O palco e o mundo


Eu, Pádua Fernandes, dei o título de meu primeiro livro a este blogue porque bem representa os temas sobre que pretendo escrever: assuntos da ordem do palco e da ordem do mundo, bem como aqueles que abrem as fronteiras. Como escreveu Murilo Mendes, de um lado temos "as ruas gritando de luzes e movimentos" e, de outro, "as colunas da ordem e da desordem".

quinta-feira, 1 de outubro de 2015

Crítica de poesia brasileira contemporânea, Iumna Maria Simon, Alberto Pucheu

Os alunos da Pós-Graduação em Letras da USP, por meio da professora Ana Paula Pacheco, convidaram-me para um debate sobre crítica de poesia brasileira contemporânea com Iumna Maria Simon e, na mediação, Betina Bischof, também docentes da FFLCH. Ele ocorreu no último dia 29, no âmbito do VII Seminário de Pesquisa dos Alunos de Pós-Graduação do Departamento de Teoria Literária e Literatura Comparada, que termina na próxima sexta-feira (cliquem para ver a programação).
Preparei uma fala com base nas respostas que dei a uma enquete que Tarso de Melo fez sobre poesia contemporânea. No fim, li com Fabio Weintraub uma seção de um poema do Cálcio. Iumna Maria Simon resumiu (usando para isso mais do que o dobro do tempo previsto para a exposição) o (cito das minhas anotações tomadas no calor da hora) "itinerário das formulações críticas" que ela tem feito, com foco no que chama de retradicionalização frívola, "novo regime em que entrava a poesia brasileira embalada pelo pluralismo liberal" e em que "o subdesenvolvimento é recalcado como problema estético e político".
Como outras vezes, ela criticou Carlito Azevedo e Eucanaã Ferraz por recalcarem referências ao "real, à experiência, ao presente" numa "recombinação desencantada de erudição". Criticou Paulo Henriques Britto com sua "ideologia da forma". E citou declaração de Alberto Pucheu dada a Rodrigo de Souza Leão em 2002:
Algumas palavras de muitos escritores atravessam as minhas. [Thomas Mann, Fernando Ferreira de Loanda, Maiakóvski, Juan Luis Panero, Dogen Zengi, José Severiano de Rezende, Parmênides, Machado de Assis e Aristóteles quiseram caminhar pelas páginas desse último livro. Sou levado também a exercer diálogos com outros poemas ou livros ou quadros.] Necessito de frases alheias, de obras alheias, como de comida... e elas vão deixando de ser alheias... vão sendo minhas... e eu vou deixando de me ser... vou sendo elas... as frases ganham o cheiro de minha carne, o percurso de meus intestinos e o pensamento que me quer escrever... eu apreendo cheiros alheios, não experimentados até então. São como membros que me ampliam para o mundo, as frases. Utilizo os outros apenas quando não podem deixar de ser um terceiro entre eles e mim. Criamos juntos um terceiro corpo, em cuja invenção me descubro, mais do que sozinho. Assim, como em Rimbaud, e para sempre: Eu é um outro.

———

◆ **SUA TAREFA**
Prossiga o texto sobre o debate de crítica de poesia brasileira contemporânea a partir da última frase apresentada. As linhas a seguir não têm nenhuma relação com o texto.

———

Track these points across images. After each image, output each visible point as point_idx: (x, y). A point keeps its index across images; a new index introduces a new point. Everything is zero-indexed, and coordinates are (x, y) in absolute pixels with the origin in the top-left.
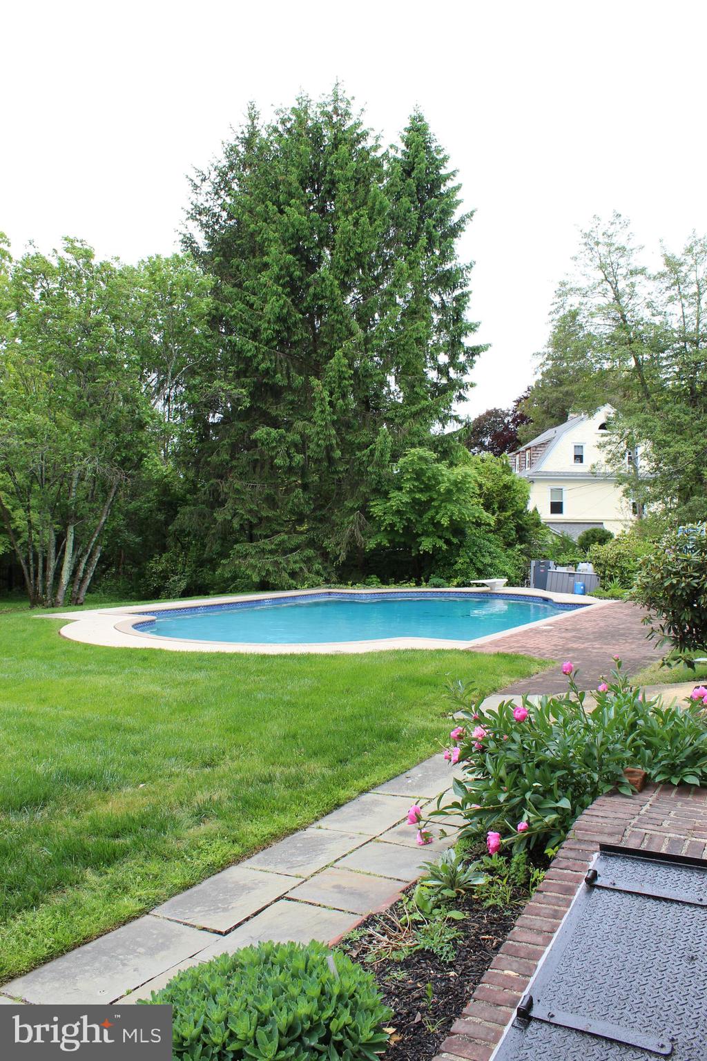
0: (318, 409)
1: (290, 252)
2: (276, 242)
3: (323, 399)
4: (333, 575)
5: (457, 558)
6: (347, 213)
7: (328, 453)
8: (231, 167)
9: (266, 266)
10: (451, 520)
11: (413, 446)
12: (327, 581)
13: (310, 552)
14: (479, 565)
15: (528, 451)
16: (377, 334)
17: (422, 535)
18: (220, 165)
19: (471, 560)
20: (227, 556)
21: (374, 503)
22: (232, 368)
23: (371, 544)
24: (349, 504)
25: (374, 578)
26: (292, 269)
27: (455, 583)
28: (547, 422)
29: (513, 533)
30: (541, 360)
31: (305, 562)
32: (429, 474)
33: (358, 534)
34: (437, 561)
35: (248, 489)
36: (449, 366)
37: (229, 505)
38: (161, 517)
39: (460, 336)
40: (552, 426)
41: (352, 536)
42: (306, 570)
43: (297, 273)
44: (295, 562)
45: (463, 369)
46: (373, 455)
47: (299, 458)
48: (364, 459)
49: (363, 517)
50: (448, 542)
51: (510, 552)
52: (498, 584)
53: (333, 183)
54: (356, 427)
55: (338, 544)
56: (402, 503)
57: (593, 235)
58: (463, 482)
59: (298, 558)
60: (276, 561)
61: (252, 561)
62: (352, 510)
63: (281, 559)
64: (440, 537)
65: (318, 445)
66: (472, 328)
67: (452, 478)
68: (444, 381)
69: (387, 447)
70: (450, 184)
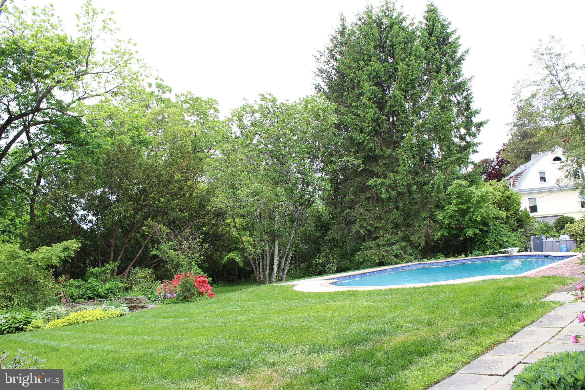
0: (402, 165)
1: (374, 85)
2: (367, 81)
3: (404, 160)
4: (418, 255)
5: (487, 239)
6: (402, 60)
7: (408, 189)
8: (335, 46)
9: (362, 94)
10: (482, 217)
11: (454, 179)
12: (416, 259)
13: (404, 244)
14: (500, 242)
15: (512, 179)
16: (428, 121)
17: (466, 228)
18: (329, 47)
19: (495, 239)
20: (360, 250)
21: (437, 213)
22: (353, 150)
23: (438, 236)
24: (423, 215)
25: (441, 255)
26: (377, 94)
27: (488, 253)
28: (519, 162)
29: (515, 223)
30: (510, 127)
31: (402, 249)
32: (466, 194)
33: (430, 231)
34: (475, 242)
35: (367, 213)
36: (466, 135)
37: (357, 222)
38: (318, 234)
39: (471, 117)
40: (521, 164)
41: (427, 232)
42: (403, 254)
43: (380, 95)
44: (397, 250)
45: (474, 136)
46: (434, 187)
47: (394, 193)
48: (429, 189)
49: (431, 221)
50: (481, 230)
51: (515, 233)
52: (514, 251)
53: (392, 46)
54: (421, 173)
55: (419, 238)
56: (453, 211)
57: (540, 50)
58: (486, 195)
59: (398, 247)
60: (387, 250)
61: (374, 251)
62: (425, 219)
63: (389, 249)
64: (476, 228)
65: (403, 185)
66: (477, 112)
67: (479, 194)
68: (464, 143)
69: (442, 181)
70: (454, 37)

———

◆ **RESPOSTA**
Pus entre colchetes o trecho suprimido na citação de Simon. Ela acusou toda essa passagem de não passar de uma grande confusão teórica, e que Pucheu faria algo bem diferente de Rimbaud, caindo em um "elemento multiplicador da unidade do autor que liquida dentro de si a existência do conflito". Ela apontou também uma "confusão entre heterogeneidade de dicções e pluralismo político"; de fato, algo que se vê por aí.
Apesar de o tempo do evento ter quase se esgotado após a exposição, houve algumas perguntas, e Simon pôde esclarecer que nunca dissera que a retradicionalização impedisse a "feitura de bons poemas"; Cláudia Roquette-Pinto seria o exemplo.
No entanto, eu tinha que discordar do método crítico de citações casuísticas para compor panoramas ou perfis literários, desta vez empregado com a entrevista de Alberto Pucheu. Afirmei que Simon não fez jus àquele trecho, que diz respeito a uma poética que ele formou desde os anos 1990, desde Na cidade aberta (1993), muito diferente do que os poetas que ela usualmente critica estavam fazendo, um projeto que me parecia então, e continua me parecendo, único na poesia brasileira. Falei também da concepção de crítica desse autor (cuja ensaística eu não aprecio, porém), mas a hora se avançava.
No semestre passado, pediram-me uma resenha de Mais cotidiano que o cotidiano, livro de poesia que Alberto Pucheu publicou em 2013, para um portal de crítica de poesia que nunca veio à luz, e de que não tive mais notícias. Talvez ainda a publique em algum lugar. Como nela abordo o que falei na USP, respondendo no curto momento de debate, deixo aqui um curto trecho (mais longo, porém, do que o espaço que os jornais diários concedem a resenhas), o seu início:





Mais poético do que o poético...

Pádua Fernandes


... que bem pode ser um dos sentidos do título Mais cotidiano que o cotidiano, do último livro de poesia de Alberto Pucheu, publicado pela Azougue em 2013, uma vez que todos os seus livros, ao menos desde sua segunda estreia, em 1993, buscaram utilizar poeticamente materiais da linguagem cotidiana. Não deveríamos esperar menos do autor que, em Escritos da indiscernibilidade, havia dito que “a linguagem, por fundamento e definição, é poética, mesmo nos momentos em que não a imaginávamos sendo”, trecho destacado por Renato Rezende em resenha na qual escreveu que Pucheu “expande os limites do poético”[1].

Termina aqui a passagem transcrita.